Joe Root finally snapped his long-standing century drought in Australia, rising to the occasion with a composed, pressure-soaked hundred in the challenging pink-ball Ashes Test at the Gabba in Brisbane. The England star delivered when it mattered most, standing tall in testing conditions to reclaim command on Australian soil. The former English skipper was unbeaten on 135 at stumps on Day 1 where his batting partners were struggling to get going against Mitchell Starc and Co. against the pink ball.
The former England captain, who has scored tons in every other major Test-playing nation, had been under constant scrutiny for his numbers Down Under. With the chatter growing louder ahead of the pink-ball Test in Brisbane, the pressure was unmistakable, but Root rose to the moment at the Gabba, absorbing the heat and producing a superb, composed century to silence the noise.
Root’s long-awaited century in Australia created a moment that transcended rivalry, drawing admiration from both sets of fans. Reflecting on the atmosphere at the Gabba, former England batter Michael Atherton captured the emotion and theatre surrounding Root’s landmark knock.
“The reaction when he got to a hundred, I thought it was such a fantastic moment of theatre. The whole ground stood to him, Aussies and English people, and the decade of disappointment put to one side. It was a rather funny reaction from Root, almost as if to apologise for having taken so long to get the hundred,” Atherton said on Sky Sports.

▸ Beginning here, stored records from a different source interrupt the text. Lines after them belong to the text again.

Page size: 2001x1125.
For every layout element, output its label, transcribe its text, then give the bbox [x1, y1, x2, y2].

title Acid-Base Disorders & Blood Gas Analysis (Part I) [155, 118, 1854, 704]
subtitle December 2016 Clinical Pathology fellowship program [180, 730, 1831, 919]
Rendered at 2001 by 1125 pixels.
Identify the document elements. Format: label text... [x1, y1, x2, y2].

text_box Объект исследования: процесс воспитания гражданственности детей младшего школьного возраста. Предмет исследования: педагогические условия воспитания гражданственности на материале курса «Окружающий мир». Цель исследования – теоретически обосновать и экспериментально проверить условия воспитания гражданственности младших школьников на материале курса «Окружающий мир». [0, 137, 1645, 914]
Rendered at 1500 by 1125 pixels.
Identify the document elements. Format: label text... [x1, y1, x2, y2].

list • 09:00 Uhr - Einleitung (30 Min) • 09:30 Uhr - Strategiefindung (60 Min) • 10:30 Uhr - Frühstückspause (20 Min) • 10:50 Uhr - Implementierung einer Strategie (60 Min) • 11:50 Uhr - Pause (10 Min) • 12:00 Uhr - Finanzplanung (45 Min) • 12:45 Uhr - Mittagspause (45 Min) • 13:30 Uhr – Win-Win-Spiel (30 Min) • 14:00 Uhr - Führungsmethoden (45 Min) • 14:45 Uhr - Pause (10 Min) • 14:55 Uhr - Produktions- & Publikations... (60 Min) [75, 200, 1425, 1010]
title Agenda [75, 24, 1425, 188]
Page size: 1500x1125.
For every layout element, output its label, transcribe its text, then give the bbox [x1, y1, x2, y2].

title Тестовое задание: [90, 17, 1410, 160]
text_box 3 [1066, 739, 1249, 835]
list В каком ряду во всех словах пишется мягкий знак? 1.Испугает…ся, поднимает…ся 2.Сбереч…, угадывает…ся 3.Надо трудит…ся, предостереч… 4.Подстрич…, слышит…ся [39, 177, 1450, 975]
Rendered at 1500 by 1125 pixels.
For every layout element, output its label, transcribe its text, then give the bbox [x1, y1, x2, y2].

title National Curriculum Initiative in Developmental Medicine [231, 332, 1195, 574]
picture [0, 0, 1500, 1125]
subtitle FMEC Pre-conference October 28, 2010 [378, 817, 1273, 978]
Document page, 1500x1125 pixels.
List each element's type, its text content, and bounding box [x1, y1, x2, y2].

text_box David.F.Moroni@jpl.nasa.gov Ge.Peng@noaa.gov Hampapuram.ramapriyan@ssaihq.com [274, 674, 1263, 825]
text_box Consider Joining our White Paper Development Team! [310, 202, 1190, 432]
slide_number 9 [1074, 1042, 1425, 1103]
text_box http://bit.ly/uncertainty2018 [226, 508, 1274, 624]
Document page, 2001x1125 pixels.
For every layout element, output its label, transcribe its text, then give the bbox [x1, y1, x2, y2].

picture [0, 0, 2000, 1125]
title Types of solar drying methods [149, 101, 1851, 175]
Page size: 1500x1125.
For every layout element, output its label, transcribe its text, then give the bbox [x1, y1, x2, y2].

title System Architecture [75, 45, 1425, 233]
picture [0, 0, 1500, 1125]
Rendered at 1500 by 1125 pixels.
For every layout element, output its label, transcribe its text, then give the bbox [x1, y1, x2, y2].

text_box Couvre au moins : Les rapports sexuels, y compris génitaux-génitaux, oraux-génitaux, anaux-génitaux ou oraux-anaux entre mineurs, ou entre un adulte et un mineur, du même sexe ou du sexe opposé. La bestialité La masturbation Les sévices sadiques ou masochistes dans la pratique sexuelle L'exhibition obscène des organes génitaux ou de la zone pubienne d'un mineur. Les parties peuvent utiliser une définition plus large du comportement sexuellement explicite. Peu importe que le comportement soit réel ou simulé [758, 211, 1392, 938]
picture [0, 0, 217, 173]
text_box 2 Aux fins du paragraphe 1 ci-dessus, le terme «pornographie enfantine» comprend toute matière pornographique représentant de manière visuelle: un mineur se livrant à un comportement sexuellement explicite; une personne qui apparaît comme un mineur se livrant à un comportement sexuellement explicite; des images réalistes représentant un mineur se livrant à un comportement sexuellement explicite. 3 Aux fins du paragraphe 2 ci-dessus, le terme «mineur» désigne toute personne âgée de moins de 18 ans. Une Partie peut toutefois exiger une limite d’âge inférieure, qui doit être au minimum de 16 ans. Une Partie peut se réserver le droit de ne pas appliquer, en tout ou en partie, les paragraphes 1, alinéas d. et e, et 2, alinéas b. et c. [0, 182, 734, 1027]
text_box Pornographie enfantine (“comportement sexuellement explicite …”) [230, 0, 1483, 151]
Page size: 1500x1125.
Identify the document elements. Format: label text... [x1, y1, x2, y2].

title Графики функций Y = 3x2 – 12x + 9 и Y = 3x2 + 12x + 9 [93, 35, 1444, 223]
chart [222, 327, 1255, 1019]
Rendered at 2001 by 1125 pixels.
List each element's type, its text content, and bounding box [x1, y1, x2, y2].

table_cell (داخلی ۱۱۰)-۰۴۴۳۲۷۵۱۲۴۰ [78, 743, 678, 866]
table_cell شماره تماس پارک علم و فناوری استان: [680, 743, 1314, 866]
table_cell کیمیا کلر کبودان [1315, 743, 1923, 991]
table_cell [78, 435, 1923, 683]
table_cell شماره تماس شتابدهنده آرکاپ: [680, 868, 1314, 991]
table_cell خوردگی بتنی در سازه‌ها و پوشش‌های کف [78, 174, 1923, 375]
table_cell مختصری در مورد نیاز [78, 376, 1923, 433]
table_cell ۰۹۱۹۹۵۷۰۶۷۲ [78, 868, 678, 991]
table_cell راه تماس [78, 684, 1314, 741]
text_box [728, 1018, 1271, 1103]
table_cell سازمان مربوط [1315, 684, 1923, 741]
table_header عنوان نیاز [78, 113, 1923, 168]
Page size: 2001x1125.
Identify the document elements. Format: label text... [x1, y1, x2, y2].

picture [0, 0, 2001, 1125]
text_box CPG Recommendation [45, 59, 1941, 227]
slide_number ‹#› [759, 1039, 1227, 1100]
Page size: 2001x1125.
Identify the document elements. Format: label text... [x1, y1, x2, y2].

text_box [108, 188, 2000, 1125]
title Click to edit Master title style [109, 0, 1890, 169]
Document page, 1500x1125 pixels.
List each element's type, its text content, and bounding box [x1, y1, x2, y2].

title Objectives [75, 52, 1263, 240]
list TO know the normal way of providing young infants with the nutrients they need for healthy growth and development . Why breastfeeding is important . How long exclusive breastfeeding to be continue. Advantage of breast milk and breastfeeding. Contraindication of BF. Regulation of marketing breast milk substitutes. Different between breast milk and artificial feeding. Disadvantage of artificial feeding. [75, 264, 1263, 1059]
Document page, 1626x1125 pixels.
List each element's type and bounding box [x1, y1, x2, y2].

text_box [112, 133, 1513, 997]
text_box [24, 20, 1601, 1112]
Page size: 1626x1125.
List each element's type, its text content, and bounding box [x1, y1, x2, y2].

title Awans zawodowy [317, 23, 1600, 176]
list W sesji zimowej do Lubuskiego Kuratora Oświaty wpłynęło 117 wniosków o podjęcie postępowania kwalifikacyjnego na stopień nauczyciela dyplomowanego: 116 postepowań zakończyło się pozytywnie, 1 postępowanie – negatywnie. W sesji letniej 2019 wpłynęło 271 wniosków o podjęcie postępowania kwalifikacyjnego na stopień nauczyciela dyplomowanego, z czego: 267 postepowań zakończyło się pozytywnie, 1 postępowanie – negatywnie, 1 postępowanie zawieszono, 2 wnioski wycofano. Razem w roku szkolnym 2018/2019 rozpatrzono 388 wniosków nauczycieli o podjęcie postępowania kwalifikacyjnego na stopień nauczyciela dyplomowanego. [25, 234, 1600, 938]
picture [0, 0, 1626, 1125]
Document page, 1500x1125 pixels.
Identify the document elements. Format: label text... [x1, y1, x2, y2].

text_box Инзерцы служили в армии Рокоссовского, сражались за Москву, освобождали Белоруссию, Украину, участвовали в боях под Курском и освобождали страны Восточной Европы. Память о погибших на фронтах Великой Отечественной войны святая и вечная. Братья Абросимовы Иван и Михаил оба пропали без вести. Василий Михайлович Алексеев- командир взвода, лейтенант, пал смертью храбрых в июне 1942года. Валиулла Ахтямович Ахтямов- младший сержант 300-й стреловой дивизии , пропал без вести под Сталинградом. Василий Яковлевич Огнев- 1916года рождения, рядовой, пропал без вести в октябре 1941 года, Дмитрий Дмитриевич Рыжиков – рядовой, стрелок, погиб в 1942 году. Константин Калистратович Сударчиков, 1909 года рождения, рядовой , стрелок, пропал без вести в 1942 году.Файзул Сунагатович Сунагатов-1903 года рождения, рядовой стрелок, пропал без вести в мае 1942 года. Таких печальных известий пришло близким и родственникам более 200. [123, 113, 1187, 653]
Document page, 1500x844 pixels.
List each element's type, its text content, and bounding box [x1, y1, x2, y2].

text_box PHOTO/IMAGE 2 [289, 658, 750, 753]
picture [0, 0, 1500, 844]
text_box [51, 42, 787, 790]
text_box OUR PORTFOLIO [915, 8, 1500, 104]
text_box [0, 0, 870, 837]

Atherton said that scoring the crucial runs in critical times matters, and Root did just that, having walked with his side at 5/2 with Mitchell Starc having sent back Ben Duckett and Ollie Pope for ducks with his favourite weapon, a pink ball in hand.
“What matters to him more than anything, is scoring crucial runs at a critical time. He was in for the 16th ball of the innings, at 5-2, so it could have gone horribly wrong,” he added.
“England’s greatest run-getter played the innings of his life”
Atherton hailed it as the innings of his life, praising the electrifying moment when he reached his hundred — a scene that united the entire ground and erased a decade of disappointment, capped by Root’s almost apologetic reaction.
“With Mitchell Starc knocking back [Ben] Duckett and [Ollie] Pope for ducks, all those memories of Perth flooding back, but then England’s greatest run-getter played the innings of his life – because everything is on the line here. You listen to Ben Stokes, he was asked that question at the toss, ‘is this your most important game as England captain?’ He said it is, and never has he needed Root more,” he added.